_Exercise prompt_
If a line in the data below holds the word "receivables", copy it.

_Available data_
=== Section Start ===

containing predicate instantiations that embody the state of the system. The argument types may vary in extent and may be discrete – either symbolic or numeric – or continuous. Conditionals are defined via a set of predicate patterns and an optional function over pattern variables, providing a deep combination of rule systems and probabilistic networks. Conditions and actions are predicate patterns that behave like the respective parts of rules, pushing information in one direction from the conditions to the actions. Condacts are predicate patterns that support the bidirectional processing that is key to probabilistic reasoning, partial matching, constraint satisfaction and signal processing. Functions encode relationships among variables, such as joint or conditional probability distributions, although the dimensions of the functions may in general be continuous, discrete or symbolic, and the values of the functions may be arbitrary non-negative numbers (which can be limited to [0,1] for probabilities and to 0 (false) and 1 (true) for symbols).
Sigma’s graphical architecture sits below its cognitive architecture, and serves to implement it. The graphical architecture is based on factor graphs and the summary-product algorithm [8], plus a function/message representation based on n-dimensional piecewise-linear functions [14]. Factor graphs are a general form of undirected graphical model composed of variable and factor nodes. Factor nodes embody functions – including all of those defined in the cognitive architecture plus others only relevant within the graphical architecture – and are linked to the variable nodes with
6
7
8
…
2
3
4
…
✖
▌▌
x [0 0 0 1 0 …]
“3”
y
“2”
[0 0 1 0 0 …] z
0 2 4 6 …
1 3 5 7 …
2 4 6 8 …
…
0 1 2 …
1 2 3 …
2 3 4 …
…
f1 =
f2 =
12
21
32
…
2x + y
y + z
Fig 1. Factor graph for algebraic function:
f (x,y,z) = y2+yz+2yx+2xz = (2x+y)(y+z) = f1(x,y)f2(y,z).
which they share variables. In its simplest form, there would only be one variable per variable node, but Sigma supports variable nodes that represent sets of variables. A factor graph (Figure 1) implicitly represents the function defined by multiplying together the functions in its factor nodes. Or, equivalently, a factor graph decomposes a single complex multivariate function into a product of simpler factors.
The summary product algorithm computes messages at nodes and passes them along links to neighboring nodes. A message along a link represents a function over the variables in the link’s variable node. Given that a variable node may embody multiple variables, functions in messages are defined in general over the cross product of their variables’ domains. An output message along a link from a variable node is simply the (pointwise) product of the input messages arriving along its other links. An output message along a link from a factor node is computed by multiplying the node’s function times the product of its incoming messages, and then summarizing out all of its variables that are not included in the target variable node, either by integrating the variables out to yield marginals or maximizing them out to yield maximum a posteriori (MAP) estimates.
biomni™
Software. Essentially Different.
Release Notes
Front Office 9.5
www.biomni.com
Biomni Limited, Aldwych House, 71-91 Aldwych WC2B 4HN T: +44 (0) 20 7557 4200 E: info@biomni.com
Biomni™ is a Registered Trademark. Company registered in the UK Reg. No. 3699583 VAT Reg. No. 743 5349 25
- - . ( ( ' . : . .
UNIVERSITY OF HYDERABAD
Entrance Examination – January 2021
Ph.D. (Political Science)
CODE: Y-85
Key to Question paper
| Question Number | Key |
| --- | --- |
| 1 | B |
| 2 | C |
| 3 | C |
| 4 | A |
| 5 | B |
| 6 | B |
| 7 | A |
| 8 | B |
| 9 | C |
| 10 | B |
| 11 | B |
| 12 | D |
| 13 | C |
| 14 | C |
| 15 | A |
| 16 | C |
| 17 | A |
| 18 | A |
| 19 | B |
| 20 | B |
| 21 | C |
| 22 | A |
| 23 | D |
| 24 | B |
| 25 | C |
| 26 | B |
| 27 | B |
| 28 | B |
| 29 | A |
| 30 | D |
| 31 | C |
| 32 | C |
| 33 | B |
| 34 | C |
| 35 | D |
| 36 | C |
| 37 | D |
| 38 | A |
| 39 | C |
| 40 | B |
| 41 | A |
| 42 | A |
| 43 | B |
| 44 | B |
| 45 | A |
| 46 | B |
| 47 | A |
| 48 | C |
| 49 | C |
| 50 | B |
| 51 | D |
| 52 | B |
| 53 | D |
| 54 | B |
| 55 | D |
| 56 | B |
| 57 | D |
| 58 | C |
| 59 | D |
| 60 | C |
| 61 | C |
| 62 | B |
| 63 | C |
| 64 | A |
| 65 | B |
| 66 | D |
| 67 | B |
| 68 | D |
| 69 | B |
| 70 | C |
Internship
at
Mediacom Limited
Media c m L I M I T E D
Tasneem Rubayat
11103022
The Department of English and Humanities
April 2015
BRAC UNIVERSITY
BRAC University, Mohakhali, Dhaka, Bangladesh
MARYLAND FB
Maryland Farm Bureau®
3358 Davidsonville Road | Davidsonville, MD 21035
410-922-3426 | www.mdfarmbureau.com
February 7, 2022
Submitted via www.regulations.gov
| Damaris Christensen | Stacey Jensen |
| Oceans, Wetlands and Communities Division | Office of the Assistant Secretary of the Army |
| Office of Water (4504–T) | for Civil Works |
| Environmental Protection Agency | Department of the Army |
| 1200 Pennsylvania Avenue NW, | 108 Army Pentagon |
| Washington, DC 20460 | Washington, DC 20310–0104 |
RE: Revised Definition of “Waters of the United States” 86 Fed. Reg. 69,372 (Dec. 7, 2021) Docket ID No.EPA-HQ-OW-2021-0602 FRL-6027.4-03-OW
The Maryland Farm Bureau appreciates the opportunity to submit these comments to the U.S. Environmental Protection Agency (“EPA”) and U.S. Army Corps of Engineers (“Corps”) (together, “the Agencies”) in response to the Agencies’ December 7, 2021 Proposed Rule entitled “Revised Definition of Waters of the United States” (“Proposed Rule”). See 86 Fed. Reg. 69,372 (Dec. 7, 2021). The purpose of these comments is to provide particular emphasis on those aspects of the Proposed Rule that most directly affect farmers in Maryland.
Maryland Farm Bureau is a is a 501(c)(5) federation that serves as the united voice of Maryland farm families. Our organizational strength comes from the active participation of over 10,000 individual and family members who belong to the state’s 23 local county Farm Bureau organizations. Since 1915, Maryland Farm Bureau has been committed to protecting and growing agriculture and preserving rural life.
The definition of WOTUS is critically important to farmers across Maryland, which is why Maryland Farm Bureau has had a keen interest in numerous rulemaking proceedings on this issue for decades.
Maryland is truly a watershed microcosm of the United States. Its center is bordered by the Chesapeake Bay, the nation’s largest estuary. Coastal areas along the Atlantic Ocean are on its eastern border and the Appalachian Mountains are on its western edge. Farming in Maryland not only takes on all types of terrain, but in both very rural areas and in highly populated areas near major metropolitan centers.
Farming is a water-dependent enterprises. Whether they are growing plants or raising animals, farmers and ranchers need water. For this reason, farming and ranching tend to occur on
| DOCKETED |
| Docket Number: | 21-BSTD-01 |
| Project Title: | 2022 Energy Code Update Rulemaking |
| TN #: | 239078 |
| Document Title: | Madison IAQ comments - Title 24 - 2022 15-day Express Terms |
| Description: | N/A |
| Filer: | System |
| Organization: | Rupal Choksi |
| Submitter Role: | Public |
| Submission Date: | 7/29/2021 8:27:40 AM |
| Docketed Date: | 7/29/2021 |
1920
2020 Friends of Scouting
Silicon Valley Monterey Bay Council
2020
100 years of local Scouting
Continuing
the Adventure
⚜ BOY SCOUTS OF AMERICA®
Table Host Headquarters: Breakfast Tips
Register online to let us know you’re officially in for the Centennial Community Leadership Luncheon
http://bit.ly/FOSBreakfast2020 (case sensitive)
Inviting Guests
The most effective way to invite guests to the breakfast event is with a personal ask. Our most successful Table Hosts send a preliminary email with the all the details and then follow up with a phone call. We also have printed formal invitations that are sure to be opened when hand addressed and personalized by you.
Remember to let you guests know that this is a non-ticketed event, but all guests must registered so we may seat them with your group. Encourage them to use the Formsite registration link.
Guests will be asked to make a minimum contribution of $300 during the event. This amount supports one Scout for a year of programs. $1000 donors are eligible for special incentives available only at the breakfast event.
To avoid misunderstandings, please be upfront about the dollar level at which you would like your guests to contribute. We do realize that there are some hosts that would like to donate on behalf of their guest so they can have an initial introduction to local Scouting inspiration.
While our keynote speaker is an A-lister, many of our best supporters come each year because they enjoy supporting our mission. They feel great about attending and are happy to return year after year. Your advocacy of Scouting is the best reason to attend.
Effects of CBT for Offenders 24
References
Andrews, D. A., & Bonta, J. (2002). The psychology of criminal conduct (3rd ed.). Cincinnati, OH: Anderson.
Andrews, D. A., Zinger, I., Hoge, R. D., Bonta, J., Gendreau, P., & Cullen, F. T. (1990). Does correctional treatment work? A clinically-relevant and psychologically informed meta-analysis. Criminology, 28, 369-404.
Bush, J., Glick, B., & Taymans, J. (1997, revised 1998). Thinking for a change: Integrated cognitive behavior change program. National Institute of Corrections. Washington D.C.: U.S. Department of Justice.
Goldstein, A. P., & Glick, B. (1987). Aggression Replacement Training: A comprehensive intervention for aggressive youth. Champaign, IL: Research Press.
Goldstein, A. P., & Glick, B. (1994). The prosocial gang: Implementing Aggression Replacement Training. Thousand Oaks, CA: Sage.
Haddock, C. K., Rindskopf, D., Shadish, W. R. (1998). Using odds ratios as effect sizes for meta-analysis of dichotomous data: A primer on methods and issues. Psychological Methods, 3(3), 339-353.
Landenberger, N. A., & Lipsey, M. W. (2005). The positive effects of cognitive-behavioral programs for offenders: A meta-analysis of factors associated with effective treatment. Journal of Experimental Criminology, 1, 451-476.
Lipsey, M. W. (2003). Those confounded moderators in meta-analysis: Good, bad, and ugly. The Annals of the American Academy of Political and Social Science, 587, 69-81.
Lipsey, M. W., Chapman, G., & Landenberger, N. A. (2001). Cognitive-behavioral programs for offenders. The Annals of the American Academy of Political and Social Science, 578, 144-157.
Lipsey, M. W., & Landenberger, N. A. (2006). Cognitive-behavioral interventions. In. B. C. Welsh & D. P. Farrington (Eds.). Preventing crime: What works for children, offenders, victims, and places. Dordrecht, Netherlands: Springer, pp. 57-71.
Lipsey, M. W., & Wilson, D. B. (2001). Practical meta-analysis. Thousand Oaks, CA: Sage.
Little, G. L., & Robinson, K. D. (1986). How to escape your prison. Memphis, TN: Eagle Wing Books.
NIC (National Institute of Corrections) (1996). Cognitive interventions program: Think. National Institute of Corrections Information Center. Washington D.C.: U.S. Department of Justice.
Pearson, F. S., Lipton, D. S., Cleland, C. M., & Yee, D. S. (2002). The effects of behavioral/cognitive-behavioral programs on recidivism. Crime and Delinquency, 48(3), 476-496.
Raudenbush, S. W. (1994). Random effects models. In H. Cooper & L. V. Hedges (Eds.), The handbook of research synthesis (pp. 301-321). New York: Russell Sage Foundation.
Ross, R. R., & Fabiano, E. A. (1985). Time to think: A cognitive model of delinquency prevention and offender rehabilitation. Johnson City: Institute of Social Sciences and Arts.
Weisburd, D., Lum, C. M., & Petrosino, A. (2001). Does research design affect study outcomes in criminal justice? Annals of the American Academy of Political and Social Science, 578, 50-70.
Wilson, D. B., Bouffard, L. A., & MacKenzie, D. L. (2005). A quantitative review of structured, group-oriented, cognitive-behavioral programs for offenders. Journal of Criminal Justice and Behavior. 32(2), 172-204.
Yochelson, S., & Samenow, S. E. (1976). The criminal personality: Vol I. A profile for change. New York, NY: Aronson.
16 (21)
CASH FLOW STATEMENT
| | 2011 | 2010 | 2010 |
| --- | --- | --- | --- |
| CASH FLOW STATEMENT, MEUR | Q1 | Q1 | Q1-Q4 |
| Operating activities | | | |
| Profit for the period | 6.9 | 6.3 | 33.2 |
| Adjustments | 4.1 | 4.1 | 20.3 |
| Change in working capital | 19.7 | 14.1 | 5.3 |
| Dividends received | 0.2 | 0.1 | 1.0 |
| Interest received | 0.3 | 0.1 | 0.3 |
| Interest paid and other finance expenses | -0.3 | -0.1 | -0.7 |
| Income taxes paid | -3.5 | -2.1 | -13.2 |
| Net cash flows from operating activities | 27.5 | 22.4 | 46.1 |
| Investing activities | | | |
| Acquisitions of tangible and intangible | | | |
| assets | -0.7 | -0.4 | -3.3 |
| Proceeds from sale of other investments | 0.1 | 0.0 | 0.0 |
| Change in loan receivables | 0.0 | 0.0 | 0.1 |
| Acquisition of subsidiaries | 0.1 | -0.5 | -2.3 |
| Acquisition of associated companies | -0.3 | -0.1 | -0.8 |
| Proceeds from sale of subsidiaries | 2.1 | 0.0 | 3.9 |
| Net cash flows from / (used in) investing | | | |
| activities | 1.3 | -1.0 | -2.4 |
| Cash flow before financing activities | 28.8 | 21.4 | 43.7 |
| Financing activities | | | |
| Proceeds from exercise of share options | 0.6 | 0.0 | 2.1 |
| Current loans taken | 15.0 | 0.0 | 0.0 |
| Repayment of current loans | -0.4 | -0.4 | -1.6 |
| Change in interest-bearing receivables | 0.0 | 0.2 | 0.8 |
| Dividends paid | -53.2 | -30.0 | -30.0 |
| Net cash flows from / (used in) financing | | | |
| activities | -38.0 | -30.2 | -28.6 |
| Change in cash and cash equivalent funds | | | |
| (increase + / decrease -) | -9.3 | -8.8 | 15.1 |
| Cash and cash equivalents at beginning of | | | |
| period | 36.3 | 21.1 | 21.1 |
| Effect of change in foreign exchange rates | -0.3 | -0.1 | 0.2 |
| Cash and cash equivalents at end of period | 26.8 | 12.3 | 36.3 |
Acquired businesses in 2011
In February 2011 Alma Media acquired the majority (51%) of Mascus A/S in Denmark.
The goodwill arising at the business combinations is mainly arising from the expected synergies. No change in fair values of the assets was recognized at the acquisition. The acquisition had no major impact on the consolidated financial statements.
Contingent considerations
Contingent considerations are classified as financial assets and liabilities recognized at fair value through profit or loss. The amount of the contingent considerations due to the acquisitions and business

=== Section End ===

_Result_
| Change in loan receivables | 0.0 | 0.0 | 0.1 |
| Change in interest-bearing receivables | 0.0 | 0.2 | 0.8 |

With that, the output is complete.